To be sure, there are logistical challenges in taking over a modicum of another company’s operations, especially in manufacturing. The parts have to be available, and the logistics of getting the product to the customer have to be arranged. And, yes, companies in other countries often have full order books. Inherently local operations, like supermarkets and pharmacies, can’t be conducted from afar. But like most of today’s corporate giants, most Taiwan-based companies—led by TSMC, Foxconn, MediaTek, Chunghwa Telecom, Formosa Petrochemical, and Delta Electronics—already have operations in other countries. (TSMC has invested $40 billion in building two chip factories in Arizona, the first of which will become operational next year.)

These satellite operations, aided by local partners, would be well-placed to increase their operations if China were to start tightening the clamps on Taiwan. The home bases of foreign companies active in Taiwan could naturally take over some of the Taiwanese branches’ operations in case of a crisis. The rise of remote work, and the fact that Taiwan is a fully integrated member of the modern global economy, is to Taiwan’s advantage. What’s more, the Czech Republic already runs pioneering national security exercises for the private sector led by its defense ministry. Prague could lend this expertise to Taiwan.

So is the fact that Taiwan has a rapidly growing number of friends. It may enjoy diplomatic recognition from only 13 countries, but many more—including Lithuania and the Czech Republic—have demonstrated great fondness toward the island in recent months. In a poll conducted by the Pew Research Center in March, 66 percent of Americans viewed Taiwan favorably.

By contrast, a Pew poll in September 2022 found that 82 percent of Americans had a negative view of China, up from 35 percent in 2002. So did 83 percent of Swedes, up from 40 percent; 74 percent of Germans, up from 37 percent; 75 percent of Dutch citizens, up from 34 percent; 63 percent of Spaniards, up from 21 percent; 74 percent of Canadians, up from 27 percent; and 69 percent of U.K. citizens, up from 16 percent; 87 percent of Japanese citizens, up from 42 percent; and 80 percent of South Koreans, up from 31 percent. In Germany, an astonishing 87 percent of respondents said in a poll last November that the government should make the country less dependent on nondemocratic countries. Only 22 percent were in favor of stronger relations with China at the expense of human rights.

Such popular support for Taiwan across the Western world opens massive opportunities for Western companies, even ones fearful of Chinese retaliation.
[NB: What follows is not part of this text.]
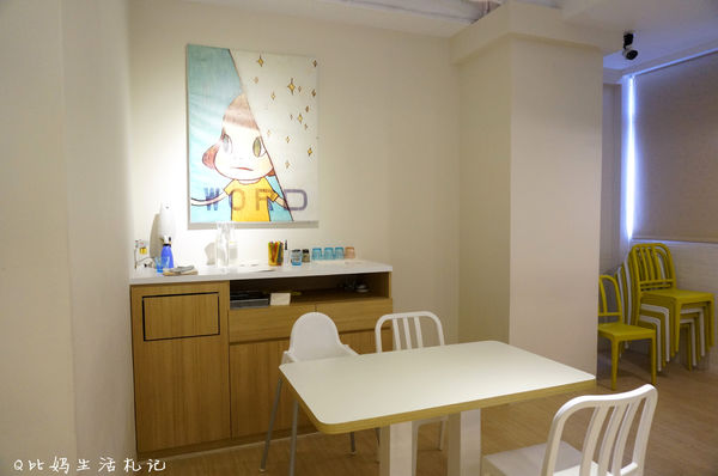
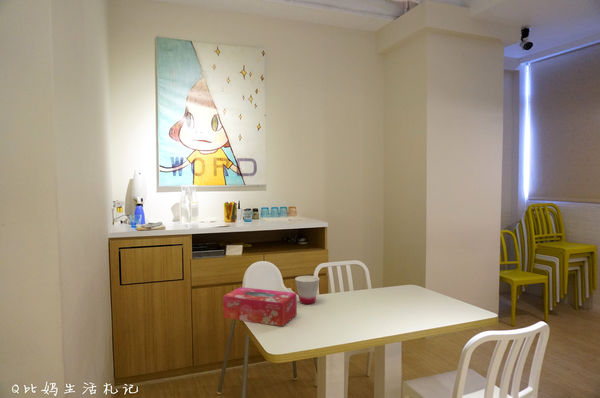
+ tissue box [222,286,298,327]
+ cup [294,275,321,305]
Since they face risks in China anyway—not least because of China’s newly amended, and now even broader, espionage legislation—and are often trying to leave as a result, why not make lemonade out of geopolitical lemons and volunteer to become Taiwanese companies’ crisis partners? By supporting Taiwan and communicating this to the world (under the hashtag #FreedomFirm, perhaps?), they would engender a great deal of affection among Western consumers.

“From a reputational perspective, there would be upsides, especially for consumer-product companies, since so many companies are already caught between Western consumers and Chinese ones,” said Alison Taylor, a clinical associate professor at New York University’s Stern School of Business who focuses on business ethics. “But if you make pharmaceuticals, for example, you might want to stay under the radar. It would depend a lot on the sector.” Western governments could offset potential reluctance by offering tax breaks and other support to companies that team up with Taiwanese counterparts. That would send a strong signal of allied support for Taiwan—and be an entirely peaceful measure.
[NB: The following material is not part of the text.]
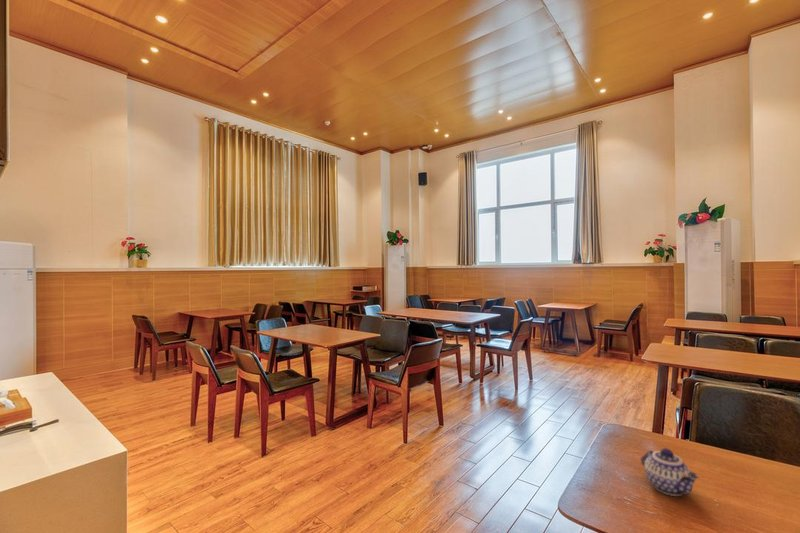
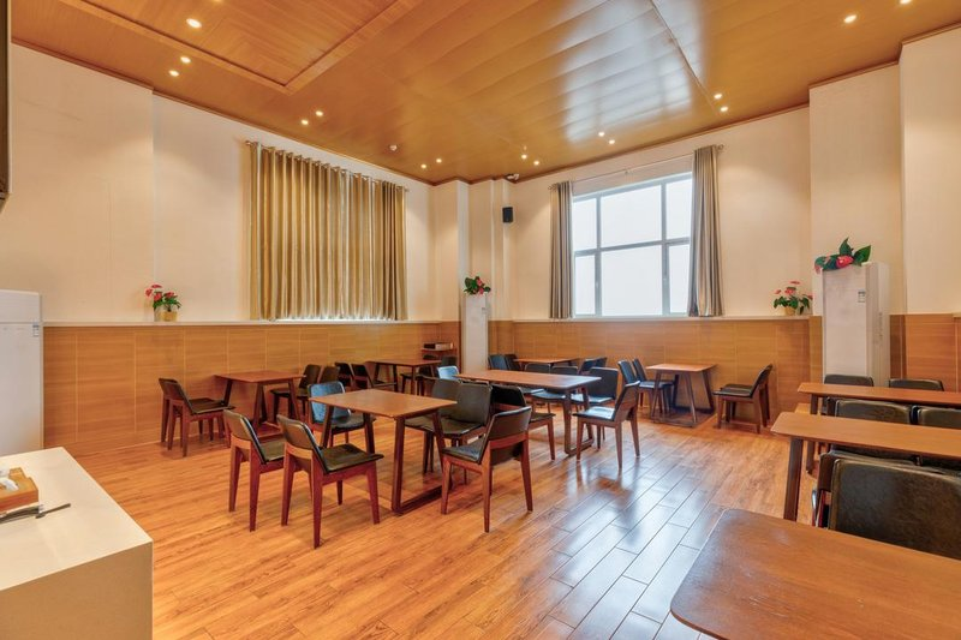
- teapot [640,447,701,497]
Beyond the potential reputational win, companies would help Taiwan demonstrate that Chinese attacks on its economy won’t have the desired effect. That’s the point: By demonstrating resilience in case of aggression by China, Taiwan and its friends can make such aggression less likely. A Taiwan economic defense alliance formed by Western corporations assisted by their governments would be as symbolically important as a military one.